◆ **WHAT YOU SHOULD DO**
Copy out the EPIC trial summary below in full, word for word.

◆ **QUOTED PASSAGE**

|---|

The Hematologist

July-August 2012, Volume 9, Issue 4

A Trial of EPIC Proportions

Margaret V. Ragni, MD, MPH

Published on: July 01, 2012

Dr. Ragni indicated no relevant conflicts of interest.

Study Title: A Phase IIIb Clinical Study to Assess Whether Regular Administration of F.VIII in the Absence of Immunological Danger Signals Reduces the Incidence Rate of Inhibitors in Previously Untreated Patients with Hemophilia A (The EPIC Trial) 

Coordinator: Baxter Healthcare Corporation Identifier: NCT01376700

Participating Centers: 75 centers planned: 27 enlisted to date, including 20 in six European countries and seven in two Asian countries 

Accrual Goal: 100 patients

Study Design: This is a prospective, open-label, singlearm trial designed to test whether low-dose factor VIII (F.VIII), started at an early age, before the onset of severe bleeding and in the absence of other “danger” signals (e.g., infection or trauma), can reduce the incidence of inhibitors. Those who are eligible to participate in this trial include males, age < 1 year, with severe or moderately severe hemophilia A (F.VIII < 2%), with three or fewer past exposures to F.VIII and adequate venous access without central line requirement. All subjects will receive 25 IU/kg of recombinant F.VIII once weekly by intravenous infusion for up to two years. For head injury, preventive low-dose F.VIII will be allowed. For a joint bleed, the dose may be escalated to twice weekly. The primary endpoint is the incidence of inhibitor formation within the first 50 F.VIII exposure days. Secondary endpoints include time-to-inhibitor formation, antibody titer, antibody isotype, bleeding, adverse event frequency, and documentation of risk factors for inhibitor formation including VIII genotype, HLA haplotype, F.VIII consumption, and immunologic markers.

|---|

◆ **EXERCISE DATA**
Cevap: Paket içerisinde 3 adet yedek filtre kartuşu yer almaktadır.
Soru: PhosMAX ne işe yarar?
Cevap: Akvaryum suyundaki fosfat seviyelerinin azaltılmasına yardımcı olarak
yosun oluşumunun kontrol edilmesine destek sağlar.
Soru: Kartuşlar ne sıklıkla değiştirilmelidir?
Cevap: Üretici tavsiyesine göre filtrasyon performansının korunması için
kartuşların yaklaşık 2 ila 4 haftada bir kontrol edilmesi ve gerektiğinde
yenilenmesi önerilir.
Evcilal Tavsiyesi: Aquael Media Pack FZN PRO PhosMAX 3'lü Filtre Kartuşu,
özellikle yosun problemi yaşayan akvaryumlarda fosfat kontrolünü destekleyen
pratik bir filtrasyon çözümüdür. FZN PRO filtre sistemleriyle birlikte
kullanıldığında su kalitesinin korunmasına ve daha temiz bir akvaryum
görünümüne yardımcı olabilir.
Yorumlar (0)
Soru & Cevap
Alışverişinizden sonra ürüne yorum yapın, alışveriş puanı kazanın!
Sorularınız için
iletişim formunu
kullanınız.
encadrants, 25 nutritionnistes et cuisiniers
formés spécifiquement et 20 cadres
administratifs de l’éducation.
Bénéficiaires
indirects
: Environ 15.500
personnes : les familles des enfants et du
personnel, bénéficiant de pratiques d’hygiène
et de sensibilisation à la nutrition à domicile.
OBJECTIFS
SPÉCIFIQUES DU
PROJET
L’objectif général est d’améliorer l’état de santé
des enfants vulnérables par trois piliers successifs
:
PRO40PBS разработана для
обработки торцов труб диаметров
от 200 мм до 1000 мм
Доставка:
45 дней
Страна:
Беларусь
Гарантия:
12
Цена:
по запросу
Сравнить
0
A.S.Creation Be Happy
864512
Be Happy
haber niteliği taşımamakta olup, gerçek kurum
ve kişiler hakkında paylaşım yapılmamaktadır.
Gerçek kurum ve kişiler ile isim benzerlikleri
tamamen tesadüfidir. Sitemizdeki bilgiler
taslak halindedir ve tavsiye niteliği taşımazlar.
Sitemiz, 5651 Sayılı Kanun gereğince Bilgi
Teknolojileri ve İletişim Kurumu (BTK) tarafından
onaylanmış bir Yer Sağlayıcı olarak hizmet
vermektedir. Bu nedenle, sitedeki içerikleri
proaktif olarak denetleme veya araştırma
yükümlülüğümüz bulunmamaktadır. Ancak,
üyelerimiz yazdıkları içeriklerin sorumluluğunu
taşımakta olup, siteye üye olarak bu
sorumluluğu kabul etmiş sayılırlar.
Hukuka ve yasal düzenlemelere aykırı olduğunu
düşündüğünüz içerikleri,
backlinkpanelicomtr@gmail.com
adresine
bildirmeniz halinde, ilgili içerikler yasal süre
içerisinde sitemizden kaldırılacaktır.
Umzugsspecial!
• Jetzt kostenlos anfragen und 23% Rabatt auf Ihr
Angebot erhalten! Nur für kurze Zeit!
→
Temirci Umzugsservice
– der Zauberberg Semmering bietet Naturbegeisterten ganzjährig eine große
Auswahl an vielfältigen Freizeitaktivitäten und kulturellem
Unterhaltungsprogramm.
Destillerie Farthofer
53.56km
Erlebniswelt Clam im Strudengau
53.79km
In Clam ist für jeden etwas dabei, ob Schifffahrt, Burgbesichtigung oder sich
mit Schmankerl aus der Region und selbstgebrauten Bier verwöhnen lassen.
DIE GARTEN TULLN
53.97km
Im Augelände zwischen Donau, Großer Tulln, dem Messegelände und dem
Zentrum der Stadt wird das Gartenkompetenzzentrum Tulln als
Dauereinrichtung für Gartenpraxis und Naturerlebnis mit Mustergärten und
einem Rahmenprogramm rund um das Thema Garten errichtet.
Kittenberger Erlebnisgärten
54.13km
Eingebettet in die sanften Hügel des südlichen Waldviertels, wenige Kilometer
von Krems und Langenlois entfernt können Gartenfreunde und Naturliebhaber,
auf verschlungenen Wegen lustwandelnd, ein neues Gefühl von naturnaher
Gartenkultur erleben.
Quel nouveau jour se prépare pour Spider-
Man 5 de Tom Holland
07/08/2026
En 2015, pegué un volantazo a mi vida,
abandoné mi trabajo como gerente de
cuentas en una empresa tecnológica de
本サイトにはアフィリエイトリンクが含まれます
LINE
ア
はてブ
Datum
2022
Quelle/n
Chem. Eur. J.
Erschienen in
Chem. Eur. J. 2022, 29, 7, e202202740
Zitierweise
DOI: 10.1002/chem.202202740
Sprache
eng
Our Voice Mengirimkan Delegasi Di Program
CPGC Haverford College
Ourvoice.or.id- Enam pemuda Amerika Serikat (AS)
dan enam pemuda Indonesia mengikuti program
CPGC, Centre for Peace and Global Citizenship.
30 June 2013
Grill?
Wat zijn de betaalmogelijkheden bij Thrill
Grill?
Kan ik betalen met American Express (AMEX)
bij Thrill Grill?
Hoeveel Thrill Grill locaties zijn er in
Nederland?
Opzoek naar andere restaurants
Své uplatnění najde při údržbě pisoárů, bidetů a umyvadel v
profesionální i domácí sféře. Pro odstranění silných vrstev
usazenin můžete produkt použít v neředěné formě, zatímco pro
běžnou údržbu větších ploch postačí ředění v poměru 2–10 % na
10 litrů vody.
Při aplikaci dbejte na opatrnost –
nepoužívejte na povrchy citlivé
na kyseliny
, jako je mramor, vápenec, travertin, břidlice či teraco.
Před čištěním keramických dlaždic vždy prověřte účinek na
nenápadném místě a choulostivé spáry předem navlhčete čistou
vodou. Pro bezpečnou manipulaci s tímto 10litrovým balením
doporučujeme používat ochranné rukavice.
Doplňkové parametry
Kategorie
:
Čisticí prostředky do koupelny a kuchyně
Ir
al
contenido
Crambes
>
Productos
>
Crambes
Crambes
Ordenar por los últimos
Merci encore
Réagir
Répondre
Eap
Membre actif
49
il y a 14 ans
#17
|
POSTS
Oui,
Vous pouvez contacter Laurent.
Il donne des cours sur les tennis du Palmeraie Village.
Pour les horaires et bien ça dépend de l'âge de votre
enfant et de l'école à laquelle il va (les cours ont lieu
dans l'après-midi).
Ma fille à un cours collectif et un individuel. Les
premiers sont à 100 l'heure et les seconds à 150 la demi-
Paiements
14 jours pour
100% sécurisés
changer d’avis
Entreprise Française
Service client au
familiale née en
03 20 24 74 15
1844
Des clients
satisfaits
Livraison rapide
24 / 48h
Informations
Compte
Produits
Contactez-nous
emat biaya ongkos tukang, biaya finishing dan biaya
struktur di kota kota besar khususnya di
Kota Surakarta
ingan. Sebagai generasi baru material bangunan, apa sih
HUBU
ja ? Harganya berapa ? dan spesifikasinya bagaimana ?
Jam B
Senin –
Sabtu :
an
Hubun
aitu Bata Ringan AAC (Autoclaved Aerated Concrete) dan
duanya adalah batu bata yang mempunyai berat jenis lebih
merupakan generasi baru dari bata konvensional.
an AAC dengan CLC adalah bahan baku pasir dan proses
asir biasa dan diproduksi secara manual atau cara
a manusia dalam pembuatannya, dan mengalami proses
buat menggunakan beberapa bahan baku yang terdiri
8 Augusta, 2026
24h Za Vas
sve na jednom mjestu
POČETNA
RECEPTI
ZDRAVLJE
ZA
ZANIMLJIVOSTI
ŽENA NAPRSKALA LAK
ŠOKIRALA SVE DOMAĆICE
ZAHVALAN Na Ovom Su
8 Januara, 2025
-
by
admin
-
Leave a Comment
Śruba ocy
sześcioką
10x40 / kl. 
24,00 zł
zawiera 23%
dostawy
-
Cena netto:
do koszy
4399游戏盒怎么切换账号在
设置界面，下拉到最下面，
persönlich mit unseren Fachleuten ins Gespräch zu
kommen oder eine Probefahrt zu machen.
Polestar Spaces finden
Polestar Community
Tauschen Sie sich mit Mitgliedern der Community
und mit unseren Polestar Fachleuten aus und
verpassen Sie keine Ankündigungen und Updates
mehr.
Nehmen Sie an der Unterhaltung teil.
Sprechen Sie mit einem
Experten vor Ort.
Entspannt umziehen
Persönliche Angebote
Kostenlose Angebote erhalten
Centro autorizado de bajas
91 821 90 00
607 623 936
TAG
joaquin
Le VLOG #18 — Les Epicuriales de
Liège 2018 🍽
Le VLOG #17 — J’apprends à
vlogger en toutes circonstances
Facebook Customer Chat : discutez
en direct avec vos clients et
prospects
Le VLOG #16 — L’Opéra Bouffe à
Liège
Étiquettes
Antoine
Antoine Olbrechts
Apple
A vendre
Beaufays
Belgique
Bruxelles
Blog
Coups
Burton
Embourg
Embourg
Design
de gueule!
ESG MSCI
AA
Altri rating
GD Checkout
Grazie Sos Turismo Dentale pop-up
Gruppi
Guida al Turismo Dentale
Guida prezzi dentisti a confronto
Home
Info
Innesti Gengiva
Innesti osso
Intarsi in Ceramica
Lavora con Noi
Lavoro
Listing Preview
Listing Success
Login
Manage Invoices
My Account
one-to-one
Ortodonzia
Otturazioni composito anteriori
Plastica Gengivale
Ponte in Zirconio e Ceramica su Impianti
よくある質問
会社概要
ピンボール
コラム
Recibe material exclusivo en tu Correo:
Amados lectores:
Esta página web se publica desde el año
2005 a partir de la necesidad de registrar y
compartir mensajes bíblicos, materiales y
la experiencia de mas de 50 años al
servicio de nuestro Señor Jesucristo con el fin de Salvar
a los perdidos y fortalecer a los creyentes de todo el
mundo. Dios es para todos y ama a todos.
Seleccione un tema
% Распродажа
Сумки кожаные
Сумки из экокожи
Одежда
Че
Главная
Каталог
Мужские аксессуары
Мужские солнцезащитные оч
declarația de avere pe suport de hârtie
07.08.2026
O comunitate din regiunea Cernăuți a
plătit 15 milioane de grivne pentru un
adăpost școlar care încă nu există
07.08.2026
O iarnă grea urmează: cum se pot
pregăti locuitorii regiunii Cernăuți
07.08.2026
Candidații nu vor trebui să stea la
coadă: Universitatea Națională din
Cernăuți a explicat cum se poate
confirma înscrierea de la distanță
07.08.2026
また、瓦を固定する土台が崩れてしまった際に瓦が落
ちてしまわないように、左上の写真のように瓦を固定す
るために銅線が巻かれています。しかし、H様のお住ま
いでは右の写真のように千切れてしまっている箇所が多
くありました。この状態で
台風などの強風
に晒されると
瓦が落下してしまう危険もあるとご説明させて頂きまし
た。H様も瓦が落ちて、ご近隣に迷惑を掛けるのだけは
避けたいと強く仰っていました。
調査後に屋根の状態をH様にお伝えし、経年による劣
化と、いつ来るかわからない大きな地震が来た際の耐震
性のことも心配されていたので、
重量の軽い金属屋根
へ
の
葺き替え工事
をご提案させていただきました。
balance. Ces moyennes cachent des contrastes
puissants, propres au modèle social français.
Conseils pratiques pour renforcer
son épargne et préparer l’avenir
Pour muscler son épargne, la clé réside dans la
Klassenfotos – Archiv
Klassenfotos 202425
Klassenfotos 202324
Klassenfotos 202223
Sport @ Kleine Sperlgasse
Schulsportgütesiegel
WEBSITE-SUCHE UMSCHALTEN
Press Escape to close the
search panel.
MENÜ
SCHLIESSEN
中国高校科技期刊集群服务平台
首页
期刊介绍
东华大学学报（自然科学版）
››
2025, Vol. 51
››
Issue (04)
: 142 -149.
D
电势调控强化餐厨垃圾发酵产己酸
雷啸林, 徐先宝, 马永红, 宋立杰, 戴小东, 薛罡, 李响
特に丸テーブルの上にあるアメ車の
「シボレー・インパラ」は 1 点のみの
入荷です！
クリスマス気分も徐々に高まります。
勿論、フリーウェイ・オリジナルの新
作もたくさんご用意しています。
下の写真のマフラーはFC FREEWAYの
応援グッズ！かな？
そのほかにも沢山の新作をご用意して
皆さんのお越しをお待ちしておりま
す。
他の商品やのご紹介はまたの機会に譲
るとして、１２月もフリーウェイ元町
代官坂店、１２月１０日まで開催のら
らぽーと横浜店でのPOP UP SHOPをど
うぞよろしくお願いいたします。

|---|

◆ **WRITTEN ANSWER**
The Hematologist

July-August 2012, Volume 9, Issue 4

A Trial of EPIC Proportions

Margaret V. Ragni, MD, MPH

Published on: July 01, 2012

Dr. Ragni indicated no relevant conflicts of interest.

Study Title: A Phase IIIb Clinical Study to Assess Whether Regular Administration of F.VIII in the Absence of Immunological Danger Signals Reduces the Incidence Rate of Inhibitors in Previously Untreated Patients with Hemophilia A (The EPIC Trial) 

Coordinator: Baxter Healthcare Corporation Identifier: NCT01376700

Participating Centers: 75 centers planned: 27 enlisted to date, including 20 in six European countries and seven in two Asian countries 

Accrual Goal: 100 patients

Study Design: This is a prospective, open-label, singlearm trial designed to test whether low-dose factor VIII (F.VIII), started at an early age, before the onset of severe bleeding and in the absence of other “danger” signals (e.g., infection or trauma), can reduce the incidence of inhibitors. Those who are eligible to participate in this trial include males, age < 1 year, with severe or moderately severe hemophilia A (F.VIII < 2%), with three or fewer past exposures to F.VIII and adequate venous access without central line requirement. All subjects will receive 25 IU/kg of recombinant F.VIII once weekly by intravenous infusion for up to two years. For head injury, preventive low-dose F.VIII will be allowed. For a joint bleed, the dose may be escalated to twice weekly. The primary endpoint is the incidence of inhibitor formation within the first 50 F.VIII exposure days. Secondary endpoints include time-to-inhibitor formation, antibody titer, antibody isotype, bleeding, adverse event frequency, and documentation of risk factors for inhibitor formation including VIII genotype, HLA haplotype, F.VIII consumption, and immunologic markers.